On April 20, 2018, the FBI arrested Allison on forced labor conspiracy, sex trafficking, and sex trafficking conspiracy charges. Prosecutors alleged that Mack used blackmail to coerce NXIVM members into sexual relations with Raniere. She was released on a $5 million bond on April 24th and placed under house arrest at her parents' California home. Allison pleaded guilty to racketeering and racketeering conspiracy charges on April 8, 2019. She was sentenced to three years in prison.

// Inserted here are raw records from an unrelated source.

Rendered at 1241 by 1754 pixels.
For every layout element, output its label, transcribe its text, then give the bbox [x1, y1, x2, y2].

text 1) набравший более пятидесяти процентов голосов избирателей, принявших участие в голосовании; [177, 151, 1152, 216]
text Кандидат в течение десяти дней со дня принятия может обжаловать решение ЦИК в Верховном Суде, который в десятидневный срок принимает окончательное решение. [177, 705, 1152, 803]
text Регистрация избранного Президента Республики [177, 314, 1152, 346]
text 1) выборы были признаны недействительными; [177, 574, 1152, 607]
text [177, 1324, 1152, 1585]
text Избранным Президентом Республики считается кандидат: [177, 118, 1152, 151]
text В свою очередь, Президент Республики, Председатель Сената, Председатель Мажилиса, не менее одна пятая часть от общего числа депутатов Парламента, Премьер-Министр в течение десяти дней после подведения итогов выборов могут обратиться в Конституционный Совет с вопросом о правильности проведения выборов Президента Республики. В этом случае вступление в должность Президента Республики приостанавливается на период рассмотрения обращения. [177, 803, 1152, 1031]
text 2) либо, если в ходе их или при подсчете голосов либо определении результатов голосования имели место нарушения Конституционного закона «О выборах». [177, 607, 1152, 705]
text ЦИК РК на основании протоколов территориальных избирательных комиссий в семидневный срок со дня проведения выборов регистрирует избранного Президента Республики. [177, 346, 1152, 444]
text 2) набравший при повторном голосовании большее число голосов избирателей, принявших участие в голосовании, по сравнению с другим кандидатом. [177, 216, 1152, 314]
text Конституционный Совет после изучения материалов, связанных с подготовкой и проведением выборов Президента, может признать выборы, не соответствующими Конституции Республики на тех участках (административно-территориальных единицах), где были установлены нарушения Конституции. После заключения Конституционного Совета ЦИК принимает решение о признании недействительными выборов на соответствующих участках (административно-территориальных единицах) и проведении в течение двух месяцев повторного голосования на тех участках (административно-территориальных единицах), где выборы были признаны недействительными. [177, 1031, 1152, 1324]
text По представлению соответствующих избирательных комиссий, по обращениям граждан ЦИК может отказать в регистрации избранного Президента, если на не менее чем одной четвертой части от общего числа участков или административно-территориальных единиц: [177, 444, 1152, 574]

Mack has also been named in a lawsuit filed by former NXIVM members, which alleges that Allison was one of 15 people who "exerted power over the plaintiffs; took their money; made it financially, physically and psychologically difficult, and in some cases impossible, to leave the coercive community; and systematically abused plaintiffs physically and emotionally." In October 2020, Raniere received a sentence of 120 years in prison on several charges, including sex trafficking and possession of child pornography.

Personal Life

In 2003, Allison announced that she was engaged to her boyfriend, a musician named Peter, but the two never married. After the relationship ended, she reportedly dated actors Chad Krowchuk and Sam Witwer, then wed Canadian "Battlestar Galactica" actress Nicki Clyne in February 2017. During Allison's arraignment, prosecutors alleged that the marriage was a sham orchestrated to circumvent United States immigration laws. In September 2020, she began taking classes at University of California, Berkeley, but a student in her "Gender, Sex and Power" course reported that Allison left the class "after outcry from students who did not feel safe discussing those topics with someone who branded other women."

Awards and Nominations

Mack has been nominated for seven Teen Choice Awards, winning Best Sidekick in a TV Series for "Smallville" in 2006 and 2007. The Academy of Science Fiction, Fantasy & Horror Films nominated Allison for a Saturn Award for Best Supporting Actress on Television in 2006 and 2007, and she won a SyFy Genre Award for Best Supporting Actress in 2008.